15 minutes writing in every hour (15 mins writing & 45 minutes rest) or every 45 minutes (15 mins writing & 30 minutes rest). 5 hours = either 1 hour 45 mins or 1 hour 15 mins.
If you have a little more energy, 20 minutes writing then 20 minutes rest, will give you 2 hours 40 minutes worth of writing during 5 hours.
Of course, you can alter this as you go along, checking the writing and rest times, and shortening or lengthening the amount of hours you'll include. It's an interesting to chart your progress as well, keeping a note in your journal to map your daily writing input. I've often made a note of time spent writing, along with word count, health and mood. You can definitely see the correlation between them all. Good days equals high word count of a better quality. Even the weather can be a factor!
They'll also be days when writing will just not happen, when this happens, don't panic or beat yourself up. It's just a small section of time that you can't write, focus on something else. Enjoy what you can do, instead of worrying about what you can't. In fact, even on some horrid days, a story idea or a gleam of a sentence will pop into my mind.
If you, can't face, or aren't able to pick up a pen, or switch on the computer, there are other ways of capturing your thought. When I've really struggled, I've still had my iPhone beside me, and I can either tap that idea into notes, Pages or the Scrivener app.
|Adding Ideas to Notes on the iPhone, |
either type or dictate
|Type & dictate in the iPhone|
If I can't focus on using the keyboard, I've either asked Siri to write a note or reminder, or I've used the little microphone button to dictate the sentence into one of the apps for me. I've also kept a voice memos of various story ideas, and even recorded myself a quick video, so I can literally remind myself later! There's plenty of ways to write, without actually writing.
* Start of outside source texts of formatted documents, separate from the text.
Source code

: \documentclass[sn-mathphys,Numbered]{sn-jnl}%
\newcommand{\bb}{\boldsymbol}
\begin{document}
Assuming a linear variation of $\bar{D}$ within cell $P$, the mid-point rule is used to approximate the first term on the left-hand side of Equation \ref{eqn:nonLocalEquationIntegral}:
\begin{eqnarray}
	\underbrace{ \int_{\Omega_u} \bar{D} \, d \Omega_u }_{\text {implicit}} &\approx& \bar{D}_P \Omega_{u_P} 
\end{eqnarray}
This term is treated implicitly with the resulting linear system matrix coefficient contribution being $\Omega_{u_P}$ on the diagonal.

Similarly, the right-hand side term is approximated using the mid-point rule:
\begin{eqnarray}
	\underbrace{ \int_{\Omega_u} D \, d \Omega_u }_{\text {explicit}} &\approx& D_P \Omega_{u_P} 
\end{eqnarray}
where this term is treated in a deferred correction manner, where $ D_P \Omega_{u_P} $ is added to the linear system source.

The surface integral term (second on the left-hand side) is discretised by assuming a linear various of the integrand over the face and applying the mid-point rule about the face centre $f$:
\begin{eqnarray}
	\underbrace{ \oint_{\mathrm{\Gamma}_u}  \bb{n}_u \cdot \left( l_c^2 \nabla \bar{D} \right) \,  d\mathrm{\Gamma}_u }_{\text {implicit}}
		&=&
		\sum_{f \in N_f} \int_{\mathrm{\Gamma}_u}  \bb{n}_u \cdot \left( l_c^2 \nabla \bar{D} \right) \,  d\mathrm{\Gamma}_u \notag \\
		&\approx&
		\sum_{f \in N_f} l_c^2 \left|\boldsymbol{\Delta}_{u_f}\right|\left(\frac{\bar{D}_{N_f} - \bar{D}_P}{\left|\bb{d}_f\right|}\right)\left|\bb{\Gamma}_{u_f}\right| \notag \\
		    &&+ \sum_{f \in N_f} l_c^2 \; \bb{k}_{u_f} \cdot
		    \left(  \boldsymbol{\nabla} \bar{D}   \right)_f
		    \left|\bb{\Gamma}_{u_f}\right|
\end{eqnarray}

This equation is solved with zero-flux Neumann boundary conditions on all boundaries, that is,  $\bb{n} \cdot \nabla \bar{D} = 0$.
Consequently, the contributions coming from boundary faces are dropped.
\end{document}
|Siri on the iPhone can add to |
notes and reminders for you.
|iPhone's Voice Memo.|
Leave yourself a message.
I'm sure there's a number of apps for phones and pads which can help you. If you are using a particular app I haven't listed here. I'd love to know how you 'write' on days you can't write normally. See, even on days you're too busy, or too ill, or too exhausted, there's always something you can do to be creative. Even if you just leave yourself a voice memo of line of dialogue for your story, or an idea for a future chapter, it's still considered writing, and it will all add up to your word count.
Only 8 days of NaNoWriMo to go. Whatever you do, I hope you keep on writing and keep on enjoying it!
*42 = Life, The Universe and Everything!